[Excerpts from a dataset]
——————————

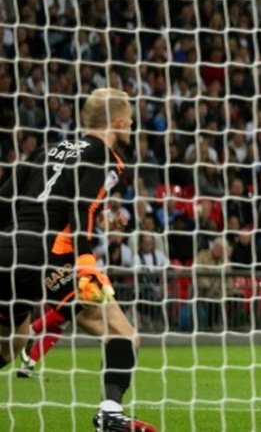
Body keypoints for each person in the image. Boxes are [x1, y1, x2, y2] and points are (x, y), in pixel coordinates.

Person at [0, 88, 156, 430]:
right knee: (123, 334)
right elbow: (80, 205)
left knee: (12, 346)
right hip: (53, 256)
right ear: (117, 122)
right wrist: (85, 259)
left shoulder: (45, 151)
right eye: (130, 117)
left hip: (9, 250)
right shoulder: (106, 157)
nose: (132, 122)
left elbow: (5, 199)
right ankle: (110, 414)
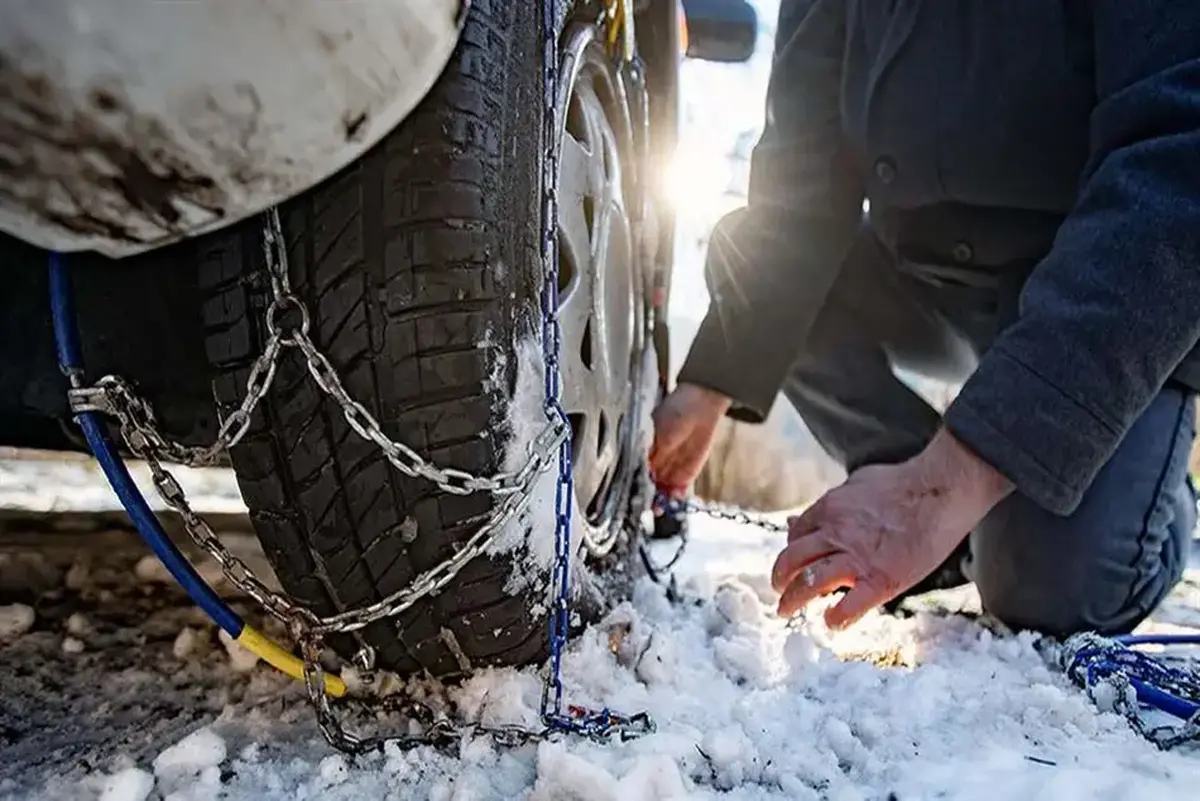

——————————

ACTION ITEM: Each record above should be restated word for word. The pictures should not appear.

SOLVED EXERCISE:
Body keypoints for each person in the image. Boxes are [x1, y1, x2, y2] and points are (x, y), in pixel coordinates.

Person at [0, 88, 156, 430]:
right knee: (123, 334)
right elbow: (80, 205)
left knee: (12, 346)
right hip: (53, 256)
right ear: (117, 122)
right wrist: (85, 259)
left shoulder: (45, 151)
right eye: (130, 117)
left hip: (9, 250)
right shoulder: (106, 157)
nose: (132, 122)
left elbow: (5, 199)
right ankle: (110, 414)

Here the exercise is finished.